The goal of saving money is to not only store, but also to increase both the total sum and the value of money. Once a person earns income, options are available to either keep cash at home, keep in the bank, or invest it in some other way. There are a number of reasons why a Nigerian would save his or her money in a bank.

To Guard against loss of value
Different banks have different interest rates for a savings account. That being said, the inflation rate concerning the nation’s economy is a factor to be taken into consideration for those that are looking to increase not just the sum total, but also the VALUE of their money over a period of time. While the inflation rate (now officially at 11.4%) usually is higher than banks’ interest rates, there is still a major advantage in keeping money in a savings account versus storing it at home. For example, a bank’s interest rate could be at 8%, and the inflation rate around 11% over 12 months. A brand new T-shirt might be N2,000. If you invested this money at 8%, after 12 months you would have N2,160. At 11% inflation, the same shirt that was N2,000 12 months ago would now be N2,220.If you left your original N2000 at home without investing it you would have the exact same amount 12 months later. So the shirt is now N2,200 but you have N2,160 in the bank which is closer and less depreciated than the un-invested N2000 at home. Your money is at a greater sum and value in the bank. Prices of goods and services usually go up, not down. For this reason it is advisable to put your money in the bank if you have no other place to invest it such as starting a small business or buying appreciable property like land.
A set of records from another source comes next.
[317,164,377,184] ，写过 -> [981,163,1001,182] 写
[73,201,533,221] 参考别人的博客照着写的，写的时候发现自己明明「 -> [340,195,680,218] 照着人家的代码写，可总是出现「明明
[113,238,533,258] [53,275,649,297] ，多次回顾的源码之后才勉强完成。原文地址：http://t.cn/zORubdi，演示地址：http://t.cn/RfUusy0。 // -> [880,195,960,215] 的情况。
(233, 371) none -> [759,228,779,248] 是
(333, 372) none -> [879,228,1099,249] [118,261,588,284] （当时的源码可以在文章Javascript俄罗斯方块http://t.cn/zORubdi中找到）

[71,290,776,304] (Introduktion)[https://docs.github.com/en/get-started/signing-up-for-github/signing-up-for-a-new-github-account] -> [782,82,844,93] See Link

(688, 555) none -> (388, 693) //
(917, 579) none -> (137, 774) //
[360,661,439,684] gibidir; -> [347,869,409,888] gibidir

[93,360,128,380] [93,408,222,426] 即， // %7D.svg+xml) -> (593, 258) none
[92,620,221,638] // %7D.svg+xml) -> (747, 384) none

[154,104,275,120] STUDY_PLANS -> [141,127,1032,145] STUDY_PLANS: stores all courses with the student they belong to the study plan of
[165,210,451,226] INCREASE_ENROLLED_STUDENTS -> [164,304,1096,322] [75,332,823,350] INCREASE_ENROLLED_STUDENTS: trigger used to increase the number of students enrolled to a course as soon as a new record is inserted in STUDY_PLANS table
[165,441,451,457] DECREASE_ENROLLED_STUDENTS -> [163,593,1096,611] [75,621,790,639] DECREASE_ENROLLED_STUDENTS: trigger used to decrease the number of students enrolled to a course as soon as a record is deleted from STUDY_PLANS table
To offer Protection from theft
Money kept in the house is liable to being stolen. Someone from within the household could be a thief, or armed robbers could manoeuver their way in. This problem does not exist when money is saved in a bank. Even if bank robbers succeed (which they sometimes do), your money in the bank is still protected by the bank’s insurance and therefore remains safe.

To gain FDA advantage
A Fixed Deposit Account (FDA) is a situation where a fixed amount of money is deposited into a special account, which is paid back at a specified date into your main account at a high interest rate. This rate is usually far higher than that of a regular savings account, but there is always a minimum investment requirement, ranging from either N1m, N500K, or as low as N100K depending on the bank. If you have the funds, this is a good way to capitalize and boost savings, which many Nigerians have been doing for years.

To Enforce discipline
When your money is in the bank, there is some degree of restricted access as opposed to having immediate cash at hand. This encourages self-discipline in spending habits, and leads to greater long-term savings.